11) Decorations and signs-Visuals are great reminders and bring up the curiosity in children. We bought a Santa (gasp! yes a Santa) bowing at baby Jesus’ cradle not because we are big Santa people- if you read above, you know we aren’t-but because I think its a good reminder of what Christmas is about. We have talked about making ornaments with images that correlate to different prophecies that foretold Christ’s birth because that reminds us as well as kids, hopefully, that there was such a desperate need for Christ’s coming, death, and resurrection. We are so blessed because it is already here, but there was a longing for the King before Christ’s coming as an infant. It is also a great way to discuss (with older kids) how they could know Christ as indeed the Son of God (followed up by more fulfilled prophecies on the first Easter, of course.) We haven’t made this yet, but I wanted to mention that idea as well. Perhaps using those symbols in an advent calendar with little treats would also be nice.
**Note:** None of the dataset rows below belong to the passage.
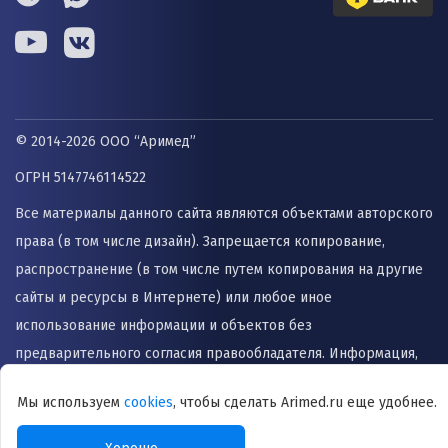
© 2014-2026 ООО “Аримед”
ОГРН 5147746114522
Все материалы данного сайта являются объектами авторского
права (в том числе дизайн). Запрещается копирование,
распространение (в том числе путем копирования на другие
сайты и ресурсы в Интернете) или любое иное
использование информации и объектов без
предварительного согласия правообладателя. Информация,
представленная на сайте не заменяет прием врача и не
Мы используем
cookies
, чтобы сделать Arimed.ru еще удобнее.
может быть использована для назначения лечения и
постановки диагноза.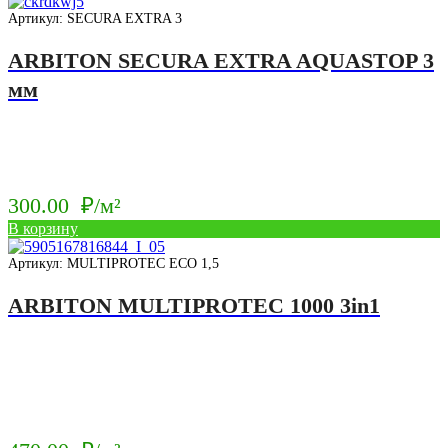
Артикул: SECURA EXTRA 3
ARBITON SECURA EXTRA AQUASTOP 3
мм
300.00
₽/м²
В корзину
Артикул: MULTIPROTEC ECO 1,5
ARBITON MULTIPROTEC 1000 3in1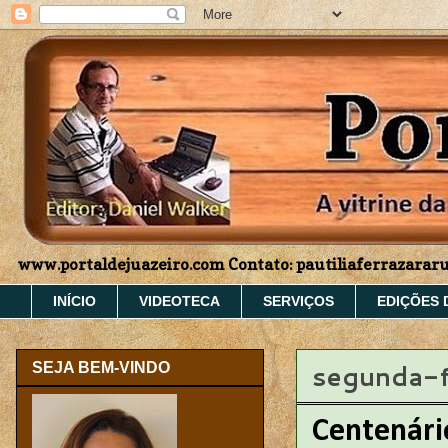
www.portaldejuazeiro.com Contato: pautiliaferrazara
INÍCIO
VIDEOTECA
SERVIÇOS
EDIÇÕES 
segunda-f
SEJA BEM-VINDO
Centenári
12)I also mentioned somewhere else that you could have the kids find the baby Jesus for the manger scene, but since it was in the middle of talking about the Elf, I thought I’d mention it here. Some families do thi and I’m borrowing the idea-you basically do not put baby Jesus in the manger until Christmas Day so the kids anticipate and then see the tangible reminder that Christmas means “Christ is born.” A scavenger hunt would also be fun.

13)Don’t forget to connect the Christmas and EAster stories for kids and teens. If you just talk about baby Jesus rather than that Baby’s reason for coming- well, they may just forget the whole reason was He came and not give it a thought the entire Christmas season.
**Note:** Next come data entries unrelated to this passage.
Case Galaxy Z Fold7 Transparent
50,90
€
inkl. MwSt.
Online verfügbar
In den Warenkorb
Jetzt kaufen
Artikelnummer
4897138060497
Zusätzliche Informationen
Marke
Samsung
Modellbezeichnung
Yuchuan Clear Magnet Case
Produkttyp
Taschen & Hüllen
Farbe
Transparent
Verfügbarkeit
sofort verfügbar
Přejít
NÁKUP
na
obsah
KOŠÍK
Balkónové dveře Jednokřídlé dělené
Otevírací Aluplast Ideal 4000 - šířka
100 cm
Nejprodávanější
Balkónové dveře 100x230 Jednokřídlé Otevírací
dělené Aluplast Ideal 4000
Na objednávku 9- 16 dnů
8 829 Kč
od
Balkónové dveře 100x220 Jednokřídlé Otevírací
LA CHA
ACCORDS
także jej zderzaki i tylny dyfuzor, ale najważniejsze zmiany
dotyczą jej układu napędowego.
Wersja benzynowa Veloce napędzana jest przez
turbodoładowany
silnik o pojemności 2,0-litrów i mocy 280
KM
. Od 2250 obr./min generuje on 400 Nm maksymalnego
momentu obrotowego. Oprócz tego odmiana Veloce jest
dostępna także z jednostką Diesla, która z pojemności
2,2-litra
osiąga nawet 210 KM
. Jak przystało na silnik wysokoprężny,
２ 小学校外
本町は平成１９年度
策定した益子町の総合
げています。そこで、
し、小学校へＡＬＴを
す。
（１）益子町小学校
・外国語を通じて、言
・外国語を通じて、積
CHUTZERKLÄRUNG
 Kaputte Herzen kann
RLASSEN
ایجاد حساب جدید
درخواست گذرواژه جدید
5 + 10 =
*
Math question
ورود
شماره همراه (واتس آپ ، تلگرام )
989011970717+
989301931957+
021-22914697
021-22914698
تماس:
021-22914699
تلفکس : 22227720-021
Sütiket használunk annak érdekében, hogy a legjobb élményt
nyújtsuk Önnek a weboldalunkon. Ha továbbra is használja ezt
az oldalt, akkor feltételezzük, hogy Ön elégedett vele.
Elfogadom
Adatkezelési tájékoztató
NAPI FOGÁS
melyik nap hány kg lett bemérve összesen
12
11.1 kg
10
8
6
14)The thing that actually comes most quickly to people’s minds when thinking of a meangingful Christmas is probably doing things for the less fortunate. I think that is a good thing to do year-round and honestly I think you can even focus solely on this and ignore the part about Christ coming to redeem our souls-the physically poor as well. That doesn’t mean it isn’t a good way to have a meaningful Christmas season, though! First of all, it is just nice to do obviously, and second of all it culd be a good witnessing opportunity. Finally, I think all of us in the family can benefit from the reminder that not only should we be grateful for what he gives us and to be good stewards of those provisions, but also we should remember that where there is physical need in teh world for food, clothes, etc., we have a spiritual need. Those deeper meangings are best understood by the preteen and teenaged children in your families, but kids of all ages can participate in acts of service for others.

I want us to also have meaningful Easters and my husband and I have also discussed celebrating Passover in a Messianic (Christian) fashion as well. I’ve been to a Messianic Jewish Seder, or Passover Meal, and they definitely have tangible ways to commemorate what God has done for His people-Jewish and Gentile-and seeing the symbolism that points to Christ is really something worth experiencing. The Jewish customs surrounding Passover are really good at helping children understand the meanings. So hopefully I can write about those sometime.